The oldest recorder was built the second half of the fourteenth century. This recorder was found in 2005 in Tartu, Estonia. The instrument was made of maple-wood, with a plug of birch-wood and it had seven fingerholes. These holes were made in a straight line, so the player could decide for himself if he would use his left- or righthand as upper hand.

At the beginning of the sixteenth century, the instrumental music began to evolve. The first educational musicbooks appeared, in which was described how a recorder should be used. And recorders which were made had a reach of alsmost two octaves. These recorders have an inner-bore which is more or less cylindrical. There are however only large recorders of this period of time left, because all the smaller ones have perished.

During the seventeenth century the recorder became more and more popular. Recorders are made in different countries in Europeand a lot is written about it. The growing popularity of the recorder becomes when the Bassano brothers play this instrument on Queen Elisabeth’s funeral. At that time the size of a recorder varies from a small one, called “Klein Fl`ttlin” in G’ till a large one, called “Gro8bass”, which is played in F’. These recorders still have two fingerholes at the bottom, so both the left and the right hand can be used as the lower hand and they are all made of one piece.

In the second half of the seventeenth century, the first recorders made out of two or three pieces appeared, when the family Hotteterre received an assignment to re-decorade the recorder. As a result of it, the sound became warmer and softer. This sound is typical for the baroque recorder. At this time the first builders started using harder kinds of wood, like ebony and grenadilla. In the former centuries, only the softer kinds of wood were used to make a recorder, since those are a lot easier to work on.

The first half of the eightteenth century is also known as the flourishing period of the recorder. In this time the soprano and the alto were first used as a solo-instrument. The tenor and bass were a lot less popular. The first recorders made of european boxwood appeared, which were often decorated with ivory rings. For very wealthy players, recorders were also made entirly out of ivory. The builders of windinstruments were in this period of time especially active in The Netherlands, England and Germany. Famous builders were for instance Steenbergen, Terton, Denner, Stanesby and Bressan. The recorders made by them are characterised by a lot of decorations of ivory, gold and silver.

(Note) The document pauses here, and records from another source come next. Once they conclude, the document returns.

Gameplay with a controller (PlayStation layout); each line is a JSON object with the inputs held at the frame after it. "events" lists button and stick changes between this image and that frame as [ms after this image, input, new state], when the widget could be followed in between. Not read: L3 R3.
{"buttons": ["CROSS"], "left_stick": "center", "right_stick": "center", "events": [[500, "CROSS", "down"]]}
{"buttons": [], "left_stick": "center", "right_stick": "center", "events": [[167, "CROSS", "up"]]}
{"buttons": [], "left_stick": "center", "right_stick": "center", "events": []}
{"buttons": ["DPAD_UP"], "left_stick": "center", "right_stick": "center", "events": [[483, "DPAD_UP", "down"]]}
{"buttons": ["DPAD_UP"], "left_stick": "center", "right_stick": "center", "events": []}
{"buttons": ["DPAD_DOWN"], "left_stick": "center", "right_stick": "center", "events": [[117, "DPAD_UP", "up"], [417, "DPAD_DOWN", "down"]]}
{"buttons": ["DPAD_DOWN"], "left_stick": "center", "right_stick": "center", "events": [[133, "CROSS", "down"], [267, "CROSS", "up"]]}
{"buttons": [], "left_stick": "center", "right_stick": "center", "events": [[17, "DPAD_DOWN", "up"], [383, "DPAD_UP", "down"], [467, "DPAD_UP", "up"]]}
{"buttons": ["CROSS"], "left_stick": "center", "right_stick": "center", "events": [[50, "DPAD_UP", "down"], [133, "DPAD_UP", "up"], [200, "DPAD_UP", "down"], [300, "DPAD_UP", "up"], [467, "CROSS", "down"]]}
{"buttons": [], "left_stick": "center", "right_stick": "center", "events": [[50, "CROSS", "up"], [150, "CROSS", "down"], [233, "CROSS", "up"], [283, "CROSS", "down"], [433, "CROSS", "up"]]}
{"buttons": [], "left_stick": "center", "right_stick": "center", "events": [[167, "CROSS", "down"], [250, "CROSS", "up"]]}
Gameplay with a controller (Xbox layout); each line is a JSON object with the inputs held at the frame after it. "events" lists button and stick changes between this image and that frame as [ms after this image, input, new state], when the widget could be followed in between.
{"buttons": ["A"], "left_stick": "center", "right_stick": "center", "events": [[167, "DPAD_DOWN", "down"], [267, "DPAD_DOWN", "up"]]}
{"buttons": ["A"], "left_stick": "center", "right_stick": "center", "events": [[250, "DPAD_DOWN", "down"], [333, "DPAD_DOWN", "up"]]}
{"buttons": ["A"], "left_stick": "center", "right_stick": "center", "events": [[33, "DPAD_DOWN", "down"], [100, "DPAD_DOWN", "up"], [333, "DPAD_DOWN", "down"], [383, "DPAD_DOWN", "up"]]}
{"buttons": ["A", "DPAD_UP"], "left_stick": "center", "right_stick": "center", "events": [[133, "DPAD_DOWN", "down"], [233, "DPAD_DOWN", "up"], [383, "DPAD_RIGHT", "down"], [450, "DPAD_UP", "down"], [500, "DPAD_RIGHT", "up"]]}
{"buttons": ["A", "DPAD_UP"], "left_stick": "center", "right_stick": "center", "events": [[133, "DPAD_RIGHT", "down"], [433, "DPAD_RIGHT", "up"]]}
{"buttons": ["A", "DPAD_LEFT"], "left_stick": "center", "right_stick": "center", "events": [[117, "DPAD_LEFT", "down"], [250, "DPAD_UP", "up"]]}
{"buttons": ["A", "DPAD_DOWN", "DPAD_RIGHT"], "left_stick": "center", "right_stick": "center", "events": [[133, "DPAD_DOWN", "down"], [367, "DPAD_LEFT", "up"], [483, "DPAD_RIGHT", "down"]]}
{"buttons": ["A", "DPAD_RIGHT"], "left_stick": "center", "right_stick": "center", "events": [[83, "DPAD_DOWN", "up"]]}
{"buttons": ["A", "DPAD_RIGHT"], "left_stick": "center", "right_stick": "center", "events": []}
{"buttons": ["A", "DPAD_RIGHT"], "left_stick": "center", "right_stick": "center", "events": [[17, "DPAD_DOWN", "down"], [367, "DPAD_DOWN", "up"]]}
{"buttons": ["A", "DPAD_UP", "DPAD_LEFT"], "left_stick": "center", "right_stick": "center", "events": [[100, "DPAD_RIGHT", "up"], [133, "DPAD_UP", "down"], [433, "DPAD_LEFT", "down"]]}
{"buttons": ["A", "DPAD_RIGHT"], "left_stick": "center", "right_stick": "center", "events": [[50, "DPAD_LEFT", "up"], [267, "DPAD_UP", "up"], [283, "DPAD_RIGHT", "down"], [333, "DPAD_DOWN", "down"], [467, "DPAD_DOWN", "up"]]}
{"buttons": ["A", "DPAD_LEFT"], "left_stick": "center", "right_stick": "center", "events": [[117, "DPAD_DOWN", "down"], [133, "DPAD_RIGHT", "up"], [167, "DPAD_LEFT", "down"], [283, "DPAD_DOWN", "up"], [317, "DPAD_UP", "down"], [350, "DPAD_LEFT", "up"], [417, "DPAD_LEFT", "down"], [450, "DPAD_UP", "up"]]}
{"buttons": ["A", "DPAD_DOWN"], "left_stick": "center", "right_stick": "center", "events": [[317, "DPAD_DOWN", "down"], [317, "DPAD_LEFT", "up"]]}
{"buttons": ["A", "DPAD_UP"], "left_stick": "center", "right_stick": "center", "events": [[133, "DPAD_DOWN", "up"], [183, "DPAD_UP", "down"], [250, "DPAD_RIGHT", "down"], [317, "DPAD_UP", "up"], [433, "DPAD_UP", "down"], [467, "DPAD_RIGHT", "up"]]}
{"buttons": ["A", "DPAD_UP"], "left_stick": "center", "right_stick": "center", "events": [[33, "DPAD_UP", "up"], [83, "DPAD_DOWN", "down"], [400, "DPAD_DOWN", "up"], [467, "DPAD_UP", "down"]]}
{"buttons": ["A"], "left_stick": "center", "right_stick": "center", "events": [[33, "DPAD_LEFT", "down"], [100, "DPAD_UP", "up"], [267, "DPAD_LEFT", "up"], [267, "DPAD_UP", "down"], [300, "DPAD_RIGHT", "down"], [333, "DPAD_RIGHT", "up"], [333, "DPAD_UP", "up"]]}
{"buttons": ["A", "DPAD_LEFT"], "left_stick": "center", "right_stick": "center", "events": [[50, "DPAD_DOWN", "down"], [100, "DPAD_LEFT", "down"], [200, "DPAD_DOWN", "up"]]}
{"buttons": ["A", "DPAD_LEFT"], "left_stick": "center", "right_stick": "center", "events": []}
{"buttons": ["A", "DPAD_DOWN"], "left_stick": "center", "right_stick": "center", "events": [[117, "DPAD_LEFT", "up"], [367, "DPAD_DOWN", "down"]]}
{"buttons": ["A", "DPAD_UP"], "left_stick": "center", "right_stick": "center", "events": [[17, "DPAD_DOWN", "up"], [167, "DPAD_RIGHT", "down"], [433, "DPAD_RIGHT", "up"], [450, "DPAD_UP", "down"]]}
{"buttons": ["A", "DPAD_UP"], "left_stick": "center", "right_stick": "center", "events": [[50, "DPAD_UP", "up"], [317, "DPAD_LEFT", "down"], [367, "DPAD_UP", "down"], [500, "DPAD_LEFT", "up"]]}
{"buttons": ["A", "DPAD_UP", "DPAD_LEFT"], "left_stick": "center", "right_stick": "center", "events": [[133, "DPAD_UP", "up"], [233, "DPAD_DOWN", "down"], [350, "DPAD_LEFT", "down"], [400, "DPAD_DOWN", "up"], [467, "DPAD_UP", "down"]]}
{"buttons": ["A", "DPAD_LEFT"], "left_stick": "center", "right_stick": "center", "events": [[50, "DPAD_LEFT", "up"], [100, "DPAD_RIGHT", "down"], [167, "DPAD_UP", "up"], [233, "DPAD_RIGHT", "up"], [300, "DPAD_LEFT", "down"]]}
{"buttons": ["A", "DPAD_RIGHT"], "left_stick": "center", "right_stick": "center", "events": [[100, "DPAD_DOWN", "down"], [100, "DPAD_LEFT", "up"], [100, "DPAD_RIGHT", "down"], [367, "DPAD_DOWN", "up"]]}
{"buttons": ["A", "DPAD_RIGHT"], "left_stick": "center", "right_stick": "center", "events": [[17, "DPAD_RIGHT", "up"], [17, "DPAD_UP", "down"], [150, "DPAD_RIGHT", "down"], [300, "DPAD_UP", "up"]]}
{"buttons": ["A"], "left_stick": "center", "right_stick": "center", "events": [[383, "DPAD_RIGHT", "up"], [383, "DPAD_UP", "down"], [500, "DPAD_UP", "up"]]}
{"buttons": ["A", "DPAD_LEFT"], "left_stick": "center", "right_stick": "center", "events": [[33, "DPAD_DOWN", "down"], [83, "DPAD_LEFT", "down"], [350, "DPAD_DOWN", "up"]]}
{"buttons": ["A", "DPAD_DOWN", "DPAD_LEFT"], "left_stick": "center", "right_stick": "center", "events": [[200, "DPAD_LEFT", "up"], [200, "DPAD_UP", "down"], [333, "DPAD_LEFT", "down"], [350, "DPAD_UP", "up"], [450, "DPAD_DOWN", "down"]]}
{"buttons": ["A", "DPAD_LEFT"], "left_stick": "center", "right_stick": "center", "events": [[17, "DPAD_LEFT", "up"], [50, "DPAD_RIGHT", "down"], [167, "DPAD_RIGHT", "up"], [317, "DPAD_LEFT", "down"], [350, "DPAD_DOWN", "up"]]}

In the course of the eightteenth century, the symphony-orchestra’s became more popular. In these orchestra’s there was no place for the recorder. Because of that, the recorder almost disappears. Only instruments a bit like the recorder are made, such as a Flageoletor a Csakan.

When in the end of the nineteenth century people become more interested in the past, the recorder attracts a little more attention. This continues during the twentieth century. Especially the family Dolmetsch played an important role with this re-discovery of the instrument. They were also the ones who invented the double boring.

After the war the recorder developed as an instrument for beginners. Music teachers teach the children very often how to play a recorder, before they can play another instrument. Besides that, the recorder is still used as a solo-instrument. There are several music-groups who play different kinds of music on their recorders.





Replica of a recorder, made from shin boneof a sheep. The original instrument from the early part of the 13th century, was found during excavations in Århus, Denmark, but this type of recorder is also known from other excavations from earlier periods.